--- Passage provided ---

Eighty years ago, Jews imprisoned in the Warsaw Ghetto rose up against the German occupiers.
It was the largest act of Jewish resistance against the Nazis.
ABOVE: one of the most iconic photographs from the Holocaust. Jewish women and children are forcibly removed from what was a hidden bunker below ground in the Warsaw Ghetto. They were deported to either the Majdanek or Treblinka extermination camps. The photo was in “The Stroop Report”, the official report prepared by General Jürgen Stroop for the SS chief Heinrich Himmler, recounting the German suppression of the Warsaw Ghetto Uprising and the liquidation of the ghetto in the spring of 1943.
In a photograph analysis after the war, some of the people were tentatively identified by surviving family members. The boy was never affirmatively identified. The photographer was Franz Konrad, an Austrian mid-level commander in the SS of Nazi Germany who was an administrative official responsible for the “Werteerfassung” or “recording of valuables” in the Warsaw Ghetto. He earned the nickname “the King of the Warsaw Ghetto”. The photo was one of 52 photos he took which were in The Stroop Report. After the war, Konrad and Stroop stood trial and were convicted of killing seven Jews and sending 1,000 others to death camps. Both were executed in March 1952.

--- Supplied material ---

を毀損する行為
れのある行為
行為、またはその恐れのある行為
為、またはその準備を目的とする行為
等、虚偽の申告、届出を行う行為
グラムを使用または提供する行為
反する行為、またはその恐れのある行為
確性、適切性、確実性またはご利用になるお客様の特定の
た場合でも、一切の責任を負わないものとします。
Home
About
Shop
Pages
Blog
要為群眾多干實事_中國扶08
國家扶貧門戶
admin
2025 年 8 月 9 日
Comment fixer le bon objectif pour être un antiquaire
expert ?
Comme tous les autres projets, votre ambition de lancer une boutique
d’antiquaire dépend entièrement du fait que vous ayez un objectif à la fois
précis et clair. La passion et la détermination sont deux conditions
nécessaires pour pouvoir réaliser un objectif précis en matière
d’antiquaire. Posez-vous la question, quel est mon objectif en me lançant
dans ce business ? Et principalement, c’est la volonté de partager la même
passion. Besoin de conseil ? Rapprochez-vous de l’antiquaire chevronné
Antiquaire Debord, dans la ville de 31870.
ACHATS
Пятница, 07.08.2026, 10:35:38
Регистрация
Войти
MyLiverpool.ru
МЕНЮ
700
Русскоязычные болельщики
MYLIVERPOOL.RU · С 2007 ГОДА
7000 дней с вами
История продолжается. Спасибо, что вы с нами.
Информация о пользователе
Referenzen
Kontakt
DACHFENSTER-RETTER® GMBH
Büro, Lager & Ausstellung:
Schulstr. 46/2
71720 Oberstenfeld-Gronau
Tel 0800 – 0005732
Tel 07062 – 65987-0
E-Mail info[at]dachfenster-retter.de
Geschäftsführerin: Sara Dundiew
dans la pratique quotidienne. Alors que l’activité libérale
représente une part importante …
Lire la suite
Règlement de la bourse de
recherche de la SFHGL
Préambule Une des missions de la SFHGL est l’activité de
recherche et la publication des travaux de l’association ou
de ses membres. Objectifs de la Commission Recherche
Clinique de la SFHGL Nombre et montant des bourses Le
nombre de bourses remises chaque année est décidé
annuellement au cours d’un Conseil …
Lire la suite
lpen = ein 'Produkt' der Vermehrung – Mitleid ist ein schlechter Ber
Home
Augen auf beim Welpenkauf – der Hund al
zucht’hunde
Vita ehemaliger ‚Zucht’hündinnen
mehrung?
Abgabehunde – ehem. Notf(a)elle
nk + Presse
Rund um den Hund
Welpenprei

---

*Problem details*. Extend the passage on the Warsaw Ghetto Uprising, starting after its final sentence.

*Answer for the task*.
The soldier on the far right pointing the rifle was Josef Blosche, who was picked up years after the war by the East German secret service. While being interrogated, Blosche was presented a copy of the photo, the copy found in the intact SS files on the Stropp Report that fortunately were overlooked in the the haste of Nazis to flee Berlin. (I’ll have more about the survival of Nazi records in my Holocaust series). On the back of that photo he had written “I am the SS man with a rifle in his hands in a combat position and with a helmet on his head, aiming my rifle at the little boy” and he signed it “Josef Blosche, Berlin”. Blosche was sentenced to death for war crimes and executed in 1969.
As far as the boy, this photograph very much represents his traumatic experience in the Holocaust. It’s fitting that we are not able to personalize the photo too much. This photo has become an icon – a photo that represents so many survivors whose childhood was robbed from them by the German Nazis. And this boy stands for that childhood that went missing.
22 APRIL 2023 — The date of 19 April remains a special day in Warsaw. Sirens sound at noon to commemorate the greatest act of Jewish rebellion in the Second World War. On that day, 80 years ago, several hundred fighters took up arms against the Nazi forces that had come to annihilate the Ghetto. Said Marek Edelman, one of the leaders of the uprising and one of the few survivors:
“We knew perfectly well that we didn’t have any chance of winning. We fought so that the Germans would not be allowed to decide when and where we died”.
The uprising lasted about 1 month. On 16 May 1943, the Nazi occupiers began burning down the Ghetto’s buildings one by one.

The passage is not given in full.